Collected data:
--------------------

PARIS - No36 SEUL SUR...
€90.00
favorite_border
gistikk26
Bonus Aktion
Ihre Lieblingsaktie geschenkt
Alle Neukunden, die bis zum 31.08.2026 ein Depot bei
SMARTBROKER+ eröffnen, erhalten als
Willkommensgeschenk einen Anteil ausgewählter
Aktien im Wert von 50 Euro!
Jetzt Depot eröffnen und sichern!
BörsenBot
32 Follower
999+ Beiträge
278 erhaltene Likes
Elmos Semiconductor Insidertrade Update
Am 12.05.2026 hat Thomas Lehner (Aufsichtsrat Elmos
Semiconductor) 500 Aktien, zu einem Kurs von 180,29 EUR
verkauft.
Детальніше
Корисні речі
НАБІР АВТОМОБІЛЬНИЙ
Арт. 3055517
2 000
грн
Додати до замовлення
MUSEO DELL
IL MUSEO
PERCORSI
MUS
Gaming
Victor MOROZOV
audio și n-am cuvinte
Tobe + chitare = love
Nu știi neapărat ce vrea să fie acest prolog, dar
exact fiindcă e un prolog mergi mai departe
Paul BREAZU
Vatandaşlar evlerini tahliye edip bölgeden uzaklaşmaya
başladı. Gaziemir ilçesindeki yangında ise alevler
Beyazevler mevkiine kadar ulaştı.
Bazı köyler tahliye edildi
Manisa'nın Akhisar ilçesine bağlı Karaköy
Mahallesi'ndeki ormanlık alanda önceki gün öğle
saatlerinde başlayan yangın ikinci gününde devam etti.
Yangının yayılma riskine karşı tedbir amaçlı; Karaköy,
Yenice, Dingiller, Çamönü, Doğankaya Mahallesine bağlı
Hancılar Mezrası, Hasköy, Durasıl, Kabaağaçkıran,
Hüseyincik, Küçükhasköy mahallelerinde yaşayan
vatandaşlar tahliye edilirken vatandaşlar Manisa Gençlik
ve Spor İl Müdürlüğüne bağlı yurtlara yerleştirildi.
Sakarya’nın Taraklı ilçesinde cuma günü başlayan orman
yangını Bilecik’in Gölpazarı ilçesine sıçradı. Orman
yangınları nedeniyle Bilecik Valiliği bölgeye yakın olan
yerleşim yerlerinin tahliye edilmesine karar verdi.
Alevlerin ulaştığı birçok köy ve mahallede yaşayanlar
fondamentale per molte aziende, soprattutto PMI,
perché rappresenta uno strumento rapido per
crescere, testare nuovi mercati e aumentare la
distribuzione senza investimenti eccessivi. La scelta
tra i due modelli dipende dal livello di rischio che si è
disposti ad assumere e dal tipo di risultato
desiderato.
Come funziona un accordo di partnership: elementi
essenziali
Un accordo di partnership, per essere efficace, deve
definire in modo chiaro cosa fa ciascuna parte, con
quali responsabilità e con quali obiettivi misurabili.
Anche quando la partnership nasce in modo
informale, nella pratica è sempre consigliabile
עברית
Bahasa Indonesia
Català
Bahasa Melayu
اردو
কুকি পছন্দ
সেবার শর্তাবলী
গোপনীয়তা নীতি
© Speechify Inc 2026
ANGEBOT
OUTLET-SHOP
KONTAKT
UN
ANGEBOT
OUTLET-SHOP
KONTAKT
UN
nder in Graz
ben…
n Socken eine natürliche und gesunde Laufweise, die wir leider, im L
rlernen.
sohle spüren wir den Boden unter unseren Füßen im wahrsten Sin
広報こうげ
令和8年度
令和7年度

--------------------

▶ [Action item] Reproduce each entry above. Every word must match.

▶ [Task answer]
PARIS - No36 SEUL SUR...
€90.00
favorite_border
gistikk26
Bonus Aktion
Ihre Lieblingsaktie geschenkt
Alle Neukunden, die bis zum 31.08.2026 ein Depot bei
SMARTBROKER+ eröffnen, erhalten als
Willkommensgeschenk einen Anteil ausgewählter
Aktien im Wert von 50 Euro!
Jetzt Depot eröffnen und sichern!
BörsenBot
32 Follower
999+ Beiträge
278 erhaltene Likes
Elmos Semiconductor Insidertrade Update
Am 12.05.2026 hat Thomas Lehner (Aufsichtsrat Elmos
Semiconductor) 500 Aktien, zu einem Kurs von 180,29 EUR
verkauft.
Детальніше
Корисні речі
НАБІР АВТОМОБІЛЬНИЙ
Арт. 3055517
2 000
грн
Додати до замовлення
MUSEO DELL
IL MUSEO
PERCORSI
MUS
Gaming
Victor MOROZOV
audio și n-am cuvinte
Tobe + chitare = love
Nu știi neapărat ce vrea să fie acest prolog, dar
exact fiindcă e un prolog mergi mai departe
Paul BREAZU
Vatandaşlar evlerini tahliye edip bölgeden uzaklaşmaya
başladı. Gaziemir ilçesindeki yangında ise alevler
Beyazevler mevkiine kadar ulaştı.
Bazı köyler tahliye edildi
Manisa'nın Akhisar ilçesine bağlı Karaköy
Mahallesi'ndeki ormanlık alanda önceki gün öğle
saatlerinde başlayan yangın ikinci gününde devam etti.
Yangının yayılma riskine karşı tedbir amaçlı; Karaköy,
Yenice, Dingiller, Çamönü, Doğankaya Mahallesine bağlı
Hancılar Mezrası, Hasköy, Durasıl, Kabaağaçkıran,
Hüseyincik, Küçükhasköy mahallelerinde yaşayan
vatandaşlar tahliye edilirken vatandaşlar Manisa Gençlik
ve Spor İl Müdürlüğüne bağlı yurtlara yerleştirildi.
Sakarya’nın Taraklı ilçesinde cuma günü başlayan orman
yangını Bilecik’in Gölpazarı ilçesine sıçradı. Orman
yangınları nedeniyle Bilecik Valiliği bölgeye yakın olan
yerleşim yerlerinin tahliye edilmesine karar verdi.
Alevlerin ulaştığı birçok köy ve mahallede yaşayanlar
fondamentale per molte aziende, soprattutto PMI,
perché rappresenta uno strumento rapido per
crescere, testare nuovi mercati e aumentare la
distribuzione senza investimenti eccessivi. La scelta
tra i due modelli dipende dal livello di rischio che si è
disposti ad assumere e dal tipo di risultato
desiderato.
Come funziona un accordo di partnership: elementi
essenziali
Un accordo di partnership, per essere efficace, deve
definire in modo chiaro cosa fa ciascuna parte, con
quali responsabilità e con quali obiettivi misurabili.
Anche quando la partnership nasce in modo
informale, nella pratica è sempre consigliabile
עברית
Bahasa Indonesia
Català
Bahasa Melayu
اردو
কুকি পছন্দ
সেবার শর্তাবলী
গোপনীয়তা নীতি
© Speechify Inc 2026
ANGEBOT
OUTLET-SHOP
KONTAKT
UN
ANGEBOT
OUTLET-SHOP
KONTAKT
UN
nder in Graz
ben…
n Socken eine natürliche und gesunde Laufweise, die wir leider, im L
rlernen.
sohle spüren wir den Boden unter unseren Füßen im wahrsten Sin
広報こうげ
令和8年度
令和7年度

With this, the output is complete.